Per-instance keypoint data:
##########
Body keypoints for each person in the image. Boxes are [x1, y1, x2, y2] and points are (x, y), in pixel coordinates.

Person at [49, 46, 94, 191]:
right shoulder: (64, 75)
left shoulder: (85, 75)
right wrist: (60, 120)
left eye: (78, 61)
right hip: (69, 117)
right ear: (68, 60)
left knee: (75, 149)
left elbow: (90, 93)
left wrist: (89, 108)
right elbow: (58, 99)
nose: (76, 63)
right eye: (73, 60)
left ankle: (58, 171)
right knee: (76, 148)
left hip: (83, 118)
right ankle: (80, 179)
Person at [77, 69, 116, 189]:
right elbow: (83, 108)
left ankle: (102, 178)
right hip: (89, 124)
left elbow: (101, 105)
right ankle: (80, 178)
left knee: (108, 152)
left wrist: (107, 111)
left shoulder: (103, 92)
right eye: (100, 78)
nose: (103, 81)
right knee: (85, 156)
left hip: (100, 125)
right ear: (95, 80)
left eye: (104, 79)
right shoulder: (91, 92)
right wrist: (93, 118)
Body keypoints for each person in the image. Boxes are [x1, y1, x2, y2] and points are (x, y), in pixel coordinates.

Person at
##########
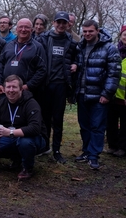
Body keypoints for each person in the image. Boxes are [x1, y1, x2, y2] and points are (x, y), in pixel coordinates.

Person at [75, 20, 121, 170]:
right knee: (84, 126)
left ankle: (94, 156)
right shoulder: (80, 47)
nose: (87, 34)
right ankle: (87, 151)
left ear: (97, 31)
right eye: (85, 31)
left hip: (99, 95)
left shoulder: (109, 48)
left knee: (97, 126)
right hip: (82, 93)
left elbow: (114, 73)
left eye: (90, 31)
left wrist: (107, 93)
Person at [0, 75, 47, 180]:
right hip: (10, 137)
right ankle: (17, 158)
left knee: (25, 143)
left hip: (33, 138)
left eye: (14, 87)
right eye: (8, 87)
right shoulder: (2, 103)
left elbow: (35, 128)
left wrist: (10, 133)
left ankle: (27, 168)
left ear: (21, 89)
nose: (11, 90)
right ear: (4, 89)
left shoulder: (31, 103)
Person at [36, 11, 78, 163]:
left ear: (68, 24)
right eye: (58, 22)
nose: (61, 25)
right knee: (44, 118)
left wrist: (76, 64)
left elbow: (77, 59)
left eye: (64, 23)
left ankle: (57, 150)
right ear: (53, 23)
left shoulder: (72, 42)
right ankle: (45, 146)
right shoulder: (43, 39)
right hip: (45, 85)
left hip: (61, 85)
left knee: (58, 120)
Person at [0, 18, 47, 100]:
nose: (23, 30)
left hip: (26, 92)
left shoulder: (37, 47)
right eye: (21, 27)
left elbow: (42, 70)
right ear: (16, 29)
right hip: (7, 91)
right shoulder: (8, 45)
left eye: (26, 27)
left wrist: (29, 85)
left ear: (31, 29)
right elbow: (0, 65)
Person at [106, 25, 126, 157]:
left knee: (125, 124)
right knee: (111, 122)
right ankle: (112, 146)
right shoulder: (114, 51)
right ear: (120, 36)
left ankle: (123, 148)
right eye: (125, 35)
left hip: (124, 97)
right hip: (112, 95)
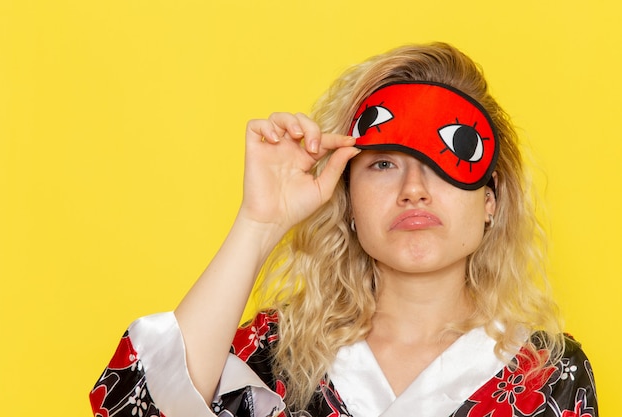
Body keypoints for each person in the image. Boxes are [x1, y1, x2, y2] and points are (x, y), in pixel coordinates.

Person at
##########
• _PROMPT_: Look through the records and copy every line that has the word "knee".

• _YOUR RESPONSE_:
left knee: (75, 149)
right knee: (76, 148)
left knee: (108, 152)
right knee: (85, 156)
right knee: (84, 126)
left knee: (97, 126)
left knee: (25, 143)
right knee: (44, 118)
left knee: (58, 120)
left knee: (125, 124)
right knee: (111, 122)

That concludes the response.